Dems Try to Boost Kerry Support in Florida

Every other week, Janee Murphy gathers up her troops and walks the precincts throughout her home of Hillsborough County, determined to persuade one more voter to the Democratic side.

Murphy, the 33-year-old chairwoman of her county's party organization, said she tells every volunteer to have "two pairs of tennis shoes and a fire in the belly." Her ranks have grown from five volunteers to about 50, but with an election five months away, she's taking nothing for granted.

"The only way we're going to win this is to reach out and knock on every single door," she said.

Party activists from throughout the state are set to huddle June 11-13 in Hollywood to discuss ways to build momentum for the fall elections at the annual Jefferson-Jackson gala. The event, featuring North Carolina Sen. John Edwards (search), represents one of the largest party meetings before the fall elections.

Scott Maddox, the state party's chairman, said the weekend serves as a kickoff for Democrats looking to help presidential candidate John Kerry (search) carry Florida, where polls show another tight contest. President Bush defeated Al Gore by 537 votes in 2000 after recounts in some counties were stopped by the U.S. Supreme Court after 36 days.

"We want to get our people fired up and raise some money to bring to bear for the election this fall," said Maddox. The three-day event, expected to exceed a previous record of $400,000, will feature training sessions, door-knocking in Miami neighborhoods, rallies and a gala event headlined by Edwards, who challenged Kerry for the nomination.

It comes as both presidential campaigns are paying close attention to the state, which holds 27 electoral votes in the November election.

Bush's re-election campaign in Florida, chaired by his brother, Gov. Jeb Bush (search), has mounted a thorough grass-roots operation with more than 50,000 volunteers in the state, co-chairs in each of the state's 67 counties and precincts captains in more than 80 percent of the voting districts. The campaign expects to attract about 75,000 volunteers while building outreach to coalitions of black, Hispanic and women voters.

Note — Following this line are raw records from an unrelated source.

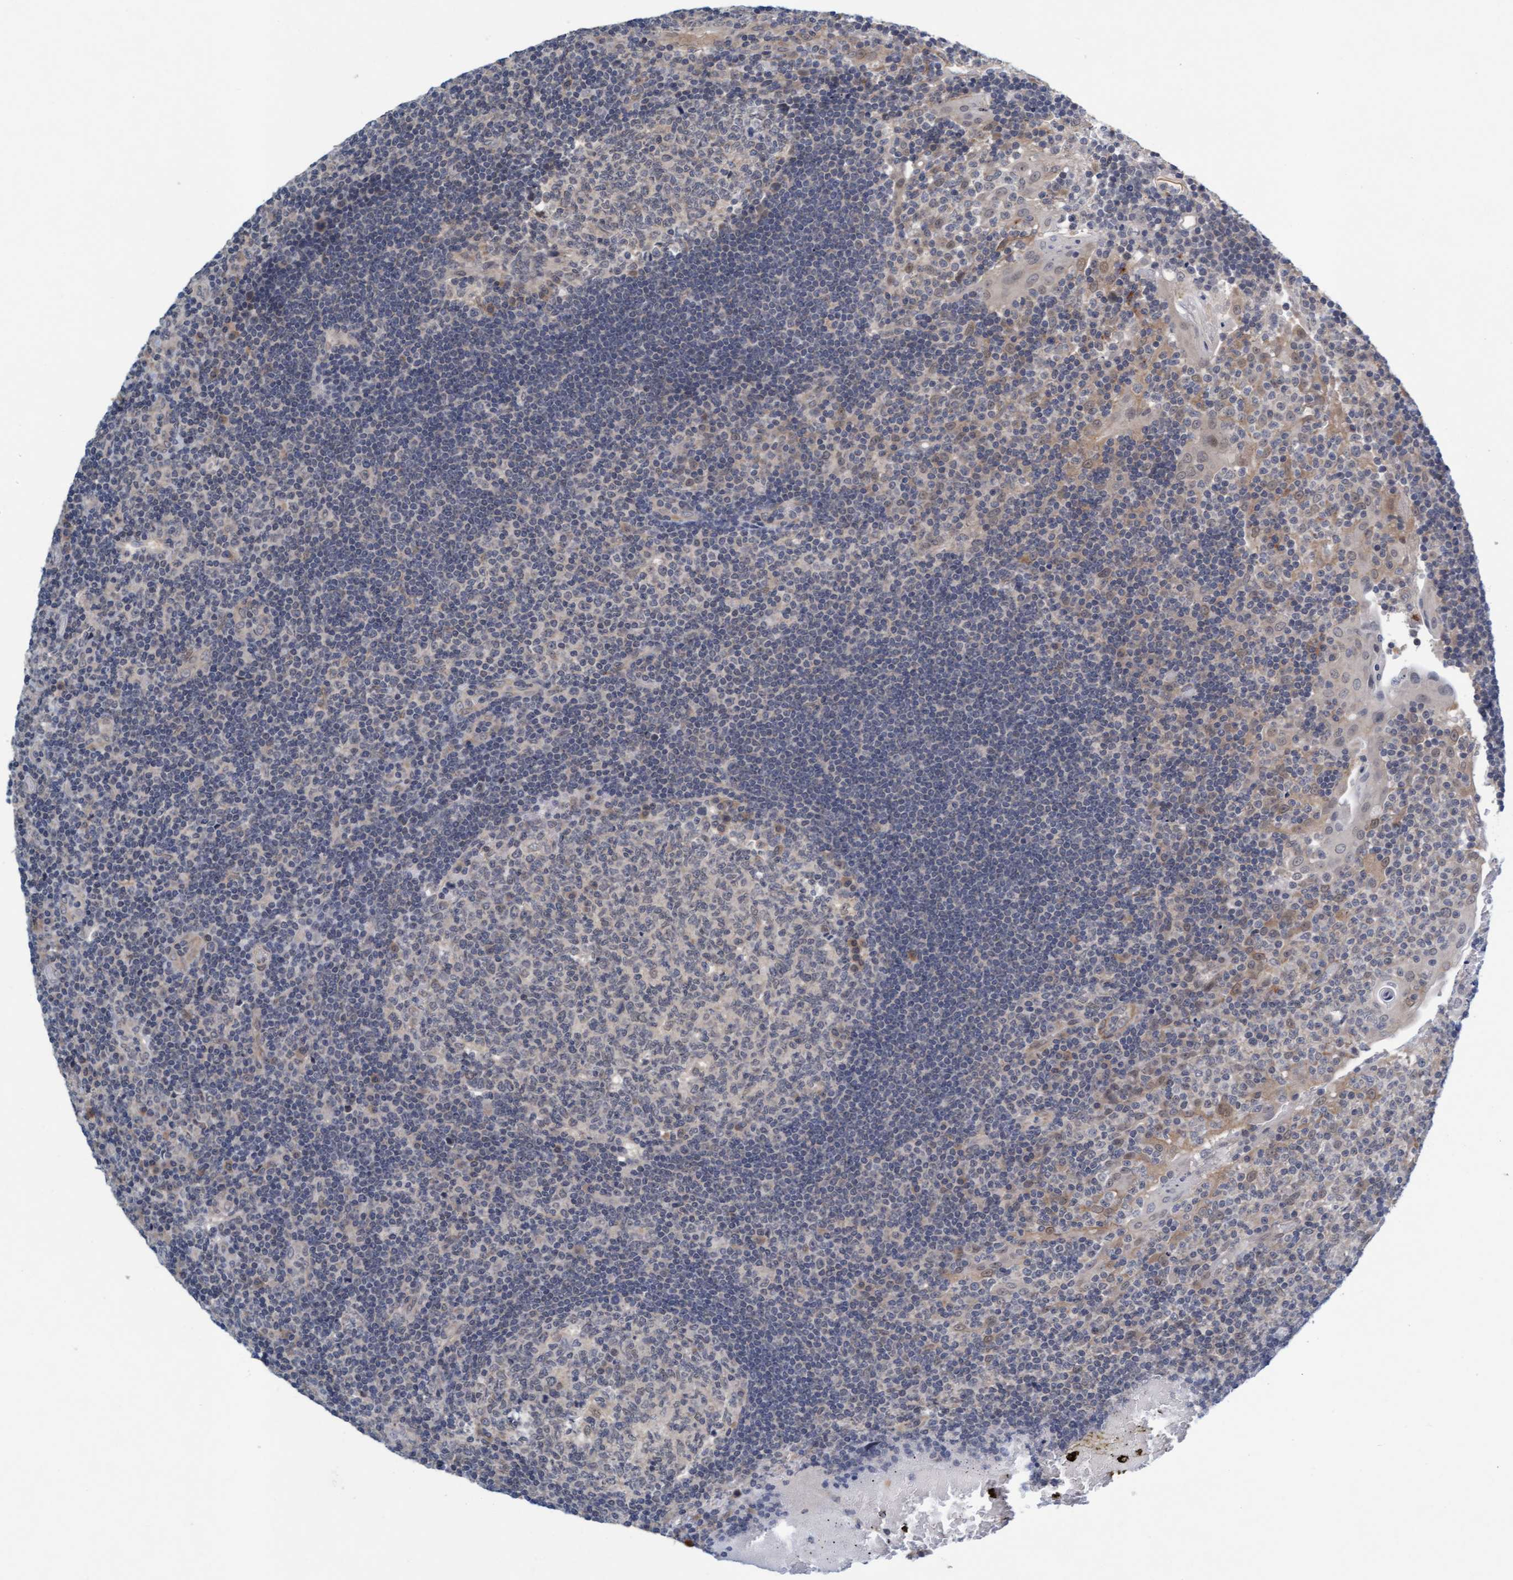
{"staining": {"intensity": "weak", "quantity": "<25%", "location": "cytoplasmic/membranous,nuclear"}, "tissue": "tonsil", "cell_type": "Germinal center cells", "image_type": "normal", "snomed": [{"axis": "morphology", "description": "Normal tissue, NOS"}, {"axis": "topography", "description": "Tonsil"}], "caption": "Immunohistochemistry of unremarkable tonsil shows no positivity in germinal center cells.", "gene": "TSTD2", "patient": {"sex": "female", "age": 40}}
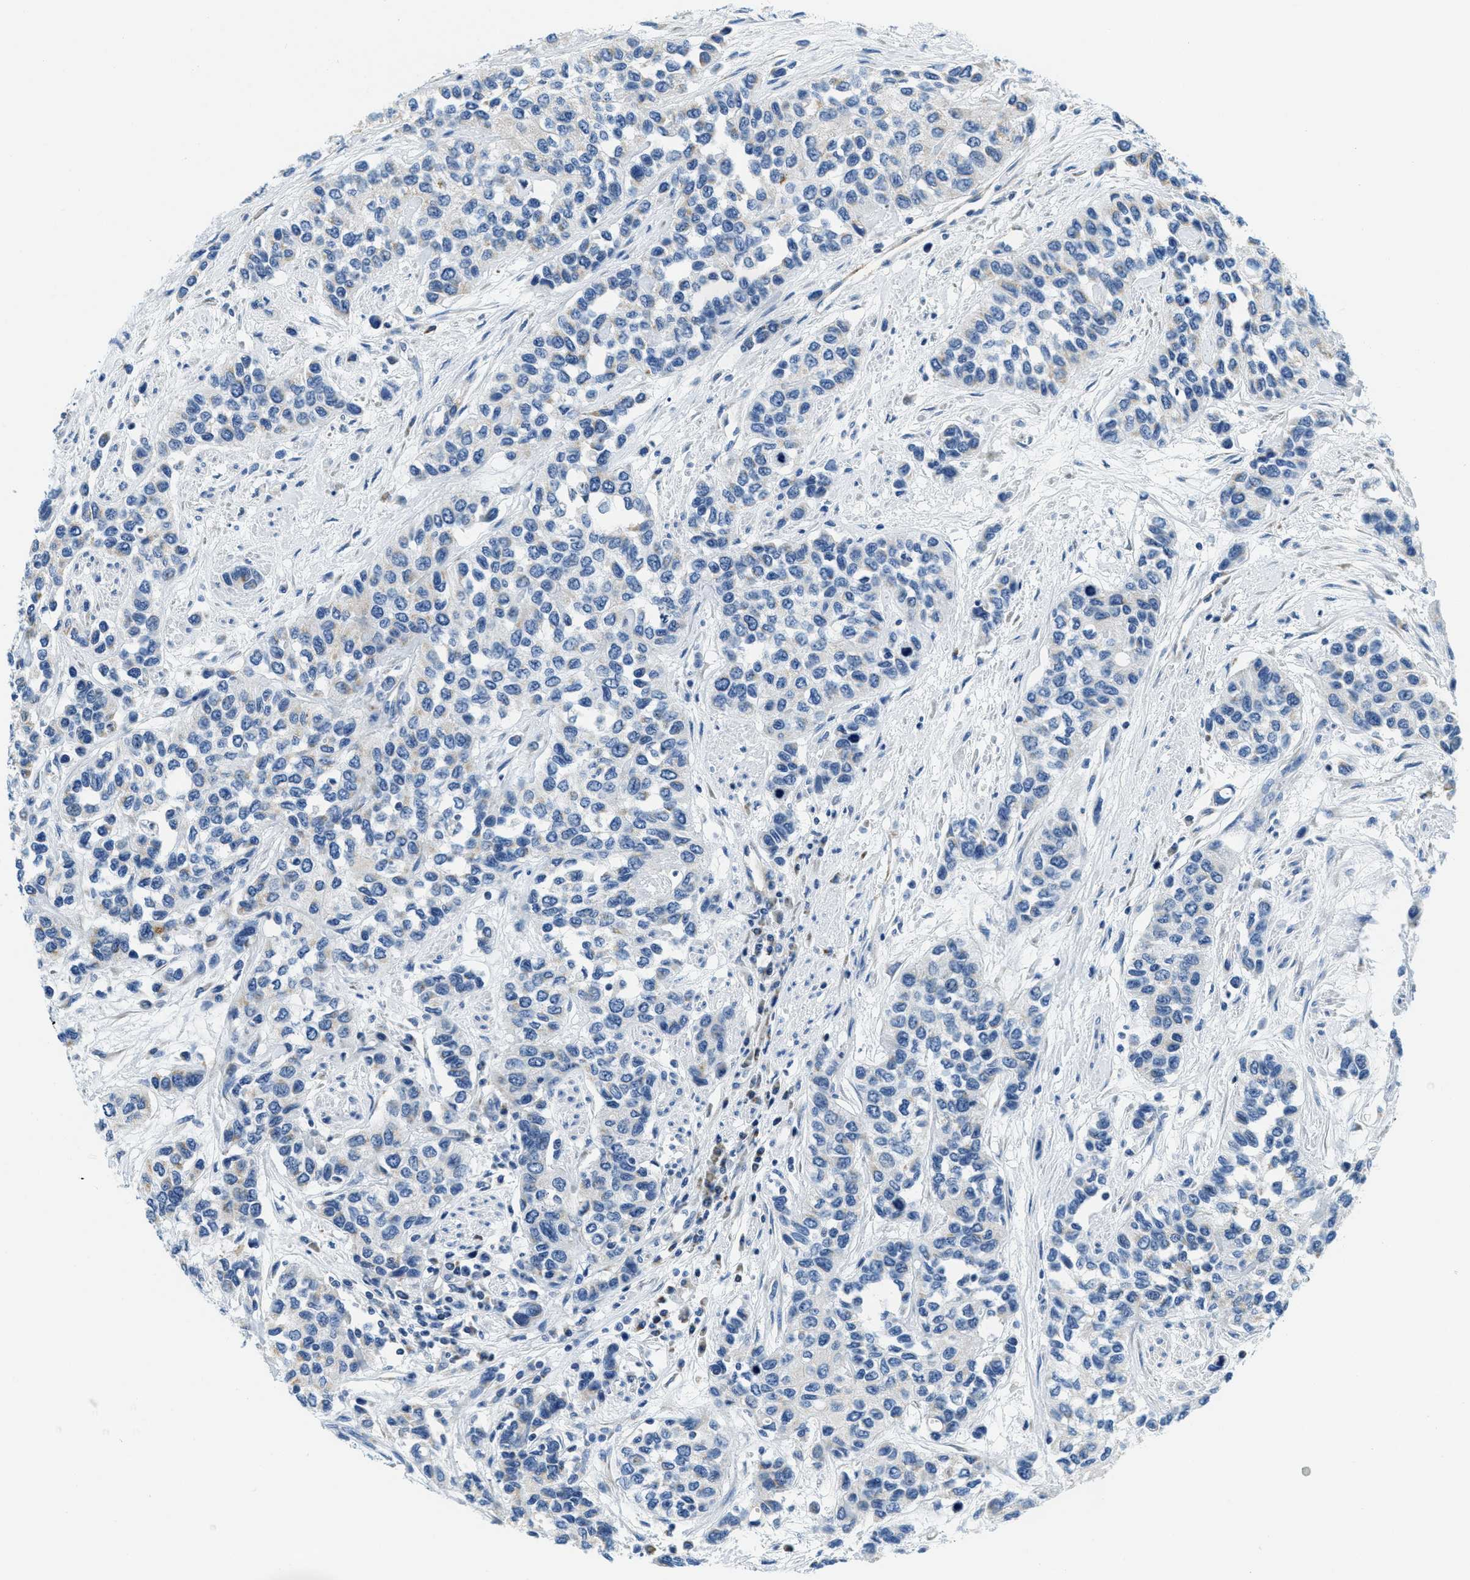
{"staining": {"intensity": "negative", "quantity": "none", "location": "none"}, "tissue": "urothelial cancer", "cell_type": "Tumor cells", "image_type": "cancer", "snomed": [{"axis": "morphology", "description": "Urothelial carcinoma, High grade"}, {"axis": "topography", "description": "Urinary bladder"}], "caption": "IHC of urothelial carcinoma (high-grade) demonstrates no positivity in tumor cells.", "gene": "CA4", "patient": {"sex": "female", "age": 56}}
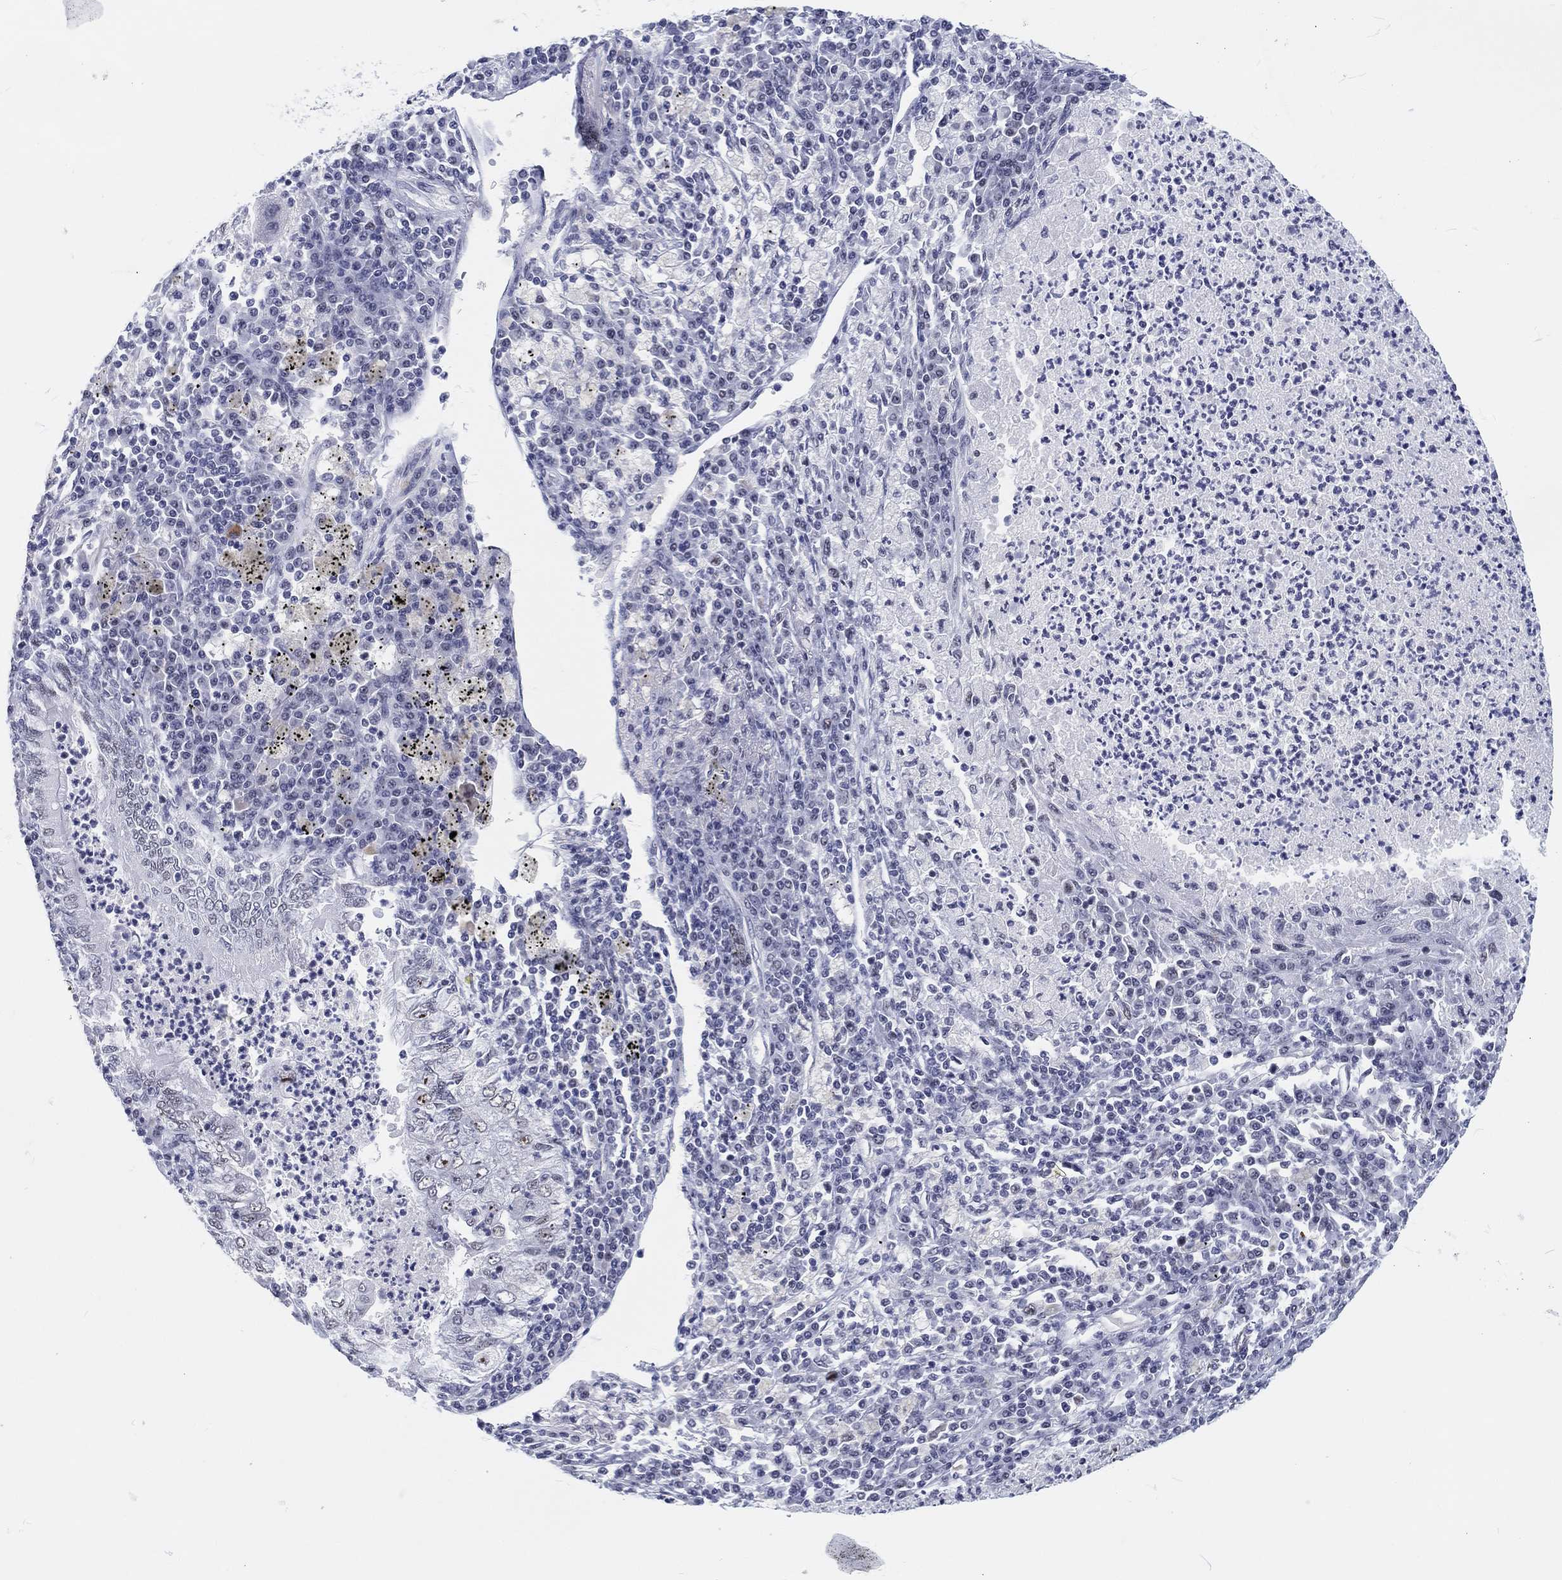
{"staining": {"intensity": "negative", "quantity": "none", "location": "none"}, "tissue": "lung cancer", "cell_type": "Tumor cells", "image_type": "cancer", "snomed": [{"axis": "morphology", "description": "Adenocarcinoma, NOS"}, {"axis": "topography", "description": "Lung"}], "caption": "There is no significant expression in tumor cells of lung cancer (adenocarcinoma). The staining was performed using DAB to visualize the protein expression in brown, while the nuclei were stained in blue with hematoxylin (Magnification: 20x).", "gene": "MAPK8IP1", "patient": {"sex": "female", "age": 73}}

"It's safe to say there has never been anything like this on a presidential campaign," said Bush campaign spokesman Reed Dickens.

Starting this weekend, the Bush campaign was conducting a "test drive" of its get-out-the-vote operation it will employ in November. Volunteers will make hundreds of thousands of phone calls and knock on tens of thousands of doors. The effort in Florida is modeled after Jeb Bush's convincing re-election win over Democrat Bill McBride in 2002.

"What we want to do in '04 in the presidential election is mimic what Jeb Bush did in his election," Dickens said.

Kerry, meanwhile, has dispatched about a dozen organizers to Florida and has the help of more than 12,000 volunteers. The campaign is expected to soon name a senior staff and open a campaign headquarters.

"We are going to have the most aggressive and organized ground game in the history of Florida politics," said Kerry spokesman Mark Kornblau.

The Democrats will also add to the mix supporters from the Democratic National Committee. Independent, Democratic-leaning groups such as Americans Coming Together, meanwhile, are adding ground troops to help register voters in Florida and other battleground states.

"I believe there is a huge grass-roots out there like no candidate has had in a long time," said Terrie Brady, former chairwoman of the state party.

For Murphy, door knocking and hours at phone banks are part of the recipe to help Kerry carry the Tampa Bay region, which remains one the most competitive in the country with its history of siding with the presidential victor.

Murphy is mindful of the difficulties Democrats have faced in recent years, so she wants to use these months to establish a "well-oiled machine" of volunteers who will be available to help the party in state and federal races, this year and going forward.

"No more talking about what we've done in the past," she said. "We've got to produce."